Problem statement: When you copy the data, keep every line exactly as written and skip the pictures.

▶

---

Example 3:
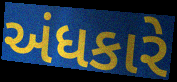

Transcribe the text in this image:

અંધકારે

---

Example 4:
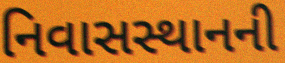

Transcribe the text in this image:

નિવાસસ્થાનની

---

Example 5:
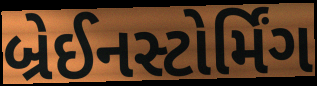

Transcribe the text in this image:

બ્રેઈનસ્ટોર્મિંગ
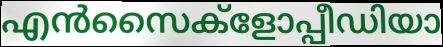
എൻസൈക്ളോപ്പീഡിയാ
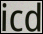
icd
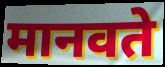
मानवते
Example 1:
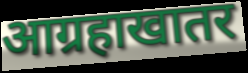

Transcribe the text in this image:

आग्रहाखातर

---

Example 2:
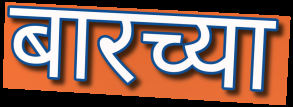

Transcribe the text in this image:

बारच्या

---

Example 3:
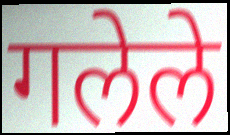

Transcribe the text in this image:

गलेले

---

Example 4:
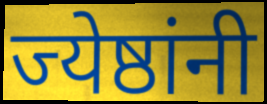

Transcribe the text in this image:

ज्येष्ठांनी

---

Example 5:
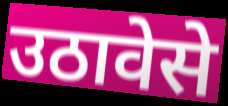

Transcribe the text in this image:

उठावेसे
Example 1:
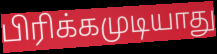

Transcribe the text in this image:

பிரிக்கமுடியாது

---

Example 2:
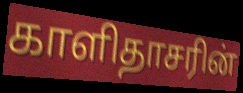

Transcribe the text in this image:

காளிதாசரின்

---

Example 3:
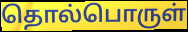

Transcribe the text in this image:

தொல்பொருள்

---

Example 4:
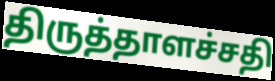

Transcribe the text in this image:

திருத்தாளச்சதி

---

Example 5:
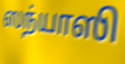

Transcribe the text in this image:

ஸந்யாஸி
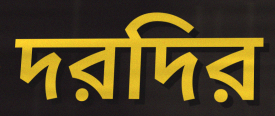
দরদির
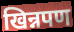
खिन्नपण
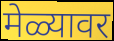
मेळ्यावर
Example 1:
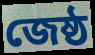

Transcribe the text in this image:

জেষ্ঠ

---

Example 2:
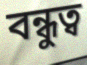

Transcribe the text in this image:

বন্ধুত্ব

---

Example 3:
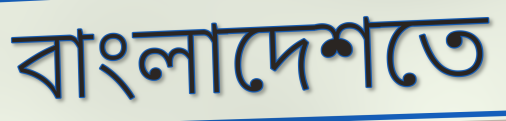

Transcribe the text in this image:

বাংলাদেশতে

◀

Answer to the problem:
---

Example 3:

Transcribe the text in this image:

અંધકારે

---

Example 4:

Transcribe the text in this image:

નિવાસસ્થાનની

---

Example 5:

Transcribe the text in this image:

બ્રેઈનસ્ટોર્મિંગ
എൻസൈക്ളോപ്പീഡിയാ
icd
मानवते
Example 1:

Transcribe the text in this image:

आग्रहाखातर

---

Example 2:

Transcribe the text in this image:

बारच्या

---

Example 3:

Transcribe the text in this image:

गलेले

---

Example 4:

Transcribe the text in this image:

ज्येष्ठांनी

---

Example 5:

Transcribe the text in this image:

उठावेसे
Example 1:

Transcribe the text in this image:

பிரிக்கமுடியாது

---

Example 2:

Transcribe the text in this image:

காளிதாசரின்

---

Example 3:

Transcribe the text in this image:

தொல்பொருள்

---

Example 4:

Transcribe the text in this image:

திருத்தாளச்சதி

---

Example 5:

Transcribe the text in this image:

ஸந்யாஸி
দরদির
खिन्नपण
मेळ्यावर
Example 1:

Transcribe the text in this image:

জেষ্ঠ

---

Example 2:

Transcribe the text in this image:

বন্ধুত্ব

---

Example 3:

Transcribe the text in this image:

বাংলাদেশতে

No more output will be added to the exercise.